» **Source information**
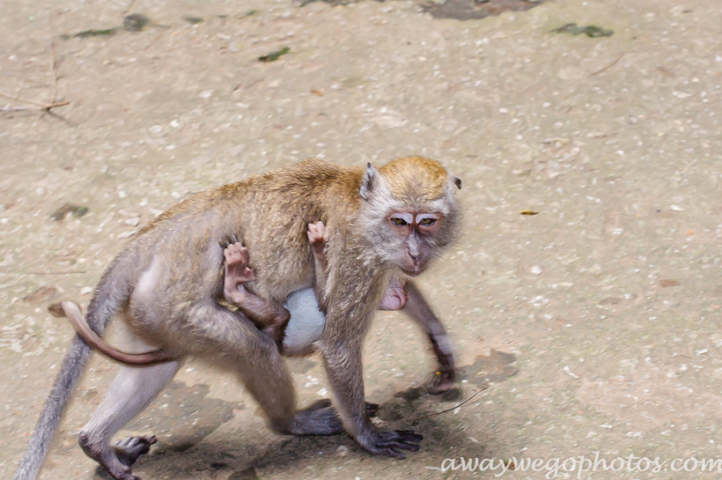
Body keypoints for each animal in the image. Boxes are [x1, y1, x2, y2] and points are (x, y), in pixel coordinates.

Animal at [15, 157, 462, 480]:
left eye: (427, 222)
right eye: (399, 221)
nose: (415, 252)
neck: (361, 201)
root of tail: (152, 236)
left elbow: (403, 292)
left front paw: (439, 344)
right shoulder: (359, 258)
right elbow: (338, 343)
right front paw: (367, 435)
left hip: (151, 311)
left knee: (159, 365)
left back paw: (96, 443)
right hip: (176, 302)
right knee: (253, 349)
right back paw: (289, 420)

* * *

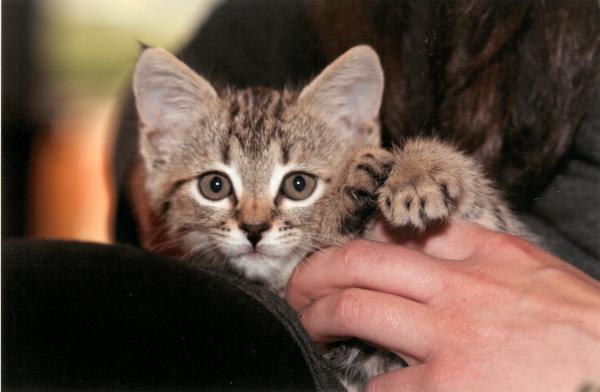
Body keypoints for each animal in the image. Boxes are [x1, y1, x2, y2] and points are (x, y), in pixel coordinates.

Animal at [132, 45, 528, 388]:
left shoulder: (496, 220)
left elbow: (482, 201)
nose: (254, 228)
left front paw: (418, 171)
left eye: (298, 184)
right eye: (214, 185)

...

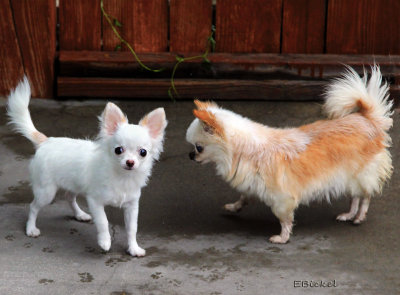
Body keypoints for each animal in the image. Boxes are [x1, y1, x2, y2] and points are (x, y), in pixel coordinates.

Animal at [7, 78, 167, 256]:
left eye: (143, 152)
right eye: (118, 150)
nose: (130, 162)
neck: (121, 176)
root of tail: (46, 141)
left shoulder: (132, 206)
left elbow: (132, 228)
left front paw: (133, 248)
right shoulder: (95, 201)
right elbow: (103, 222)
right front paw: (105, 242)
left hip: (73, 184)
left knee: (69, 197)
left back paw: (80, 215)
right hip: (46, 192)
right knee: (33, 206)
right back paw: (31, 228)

» **Required work**
Restate word for word the lines of the data above, starting at the line containing "left hip: (73, 184)" and ending at the line containing "right back paw: (31, 228)", both included, and nothing more.

» **Answer to this task**
left hip: (73, 184)
left knee: (69, 197)
left back paw: (80, 215)
right hip: (46, 192)
right knee: (33, 206)
right back paw: (31, 228)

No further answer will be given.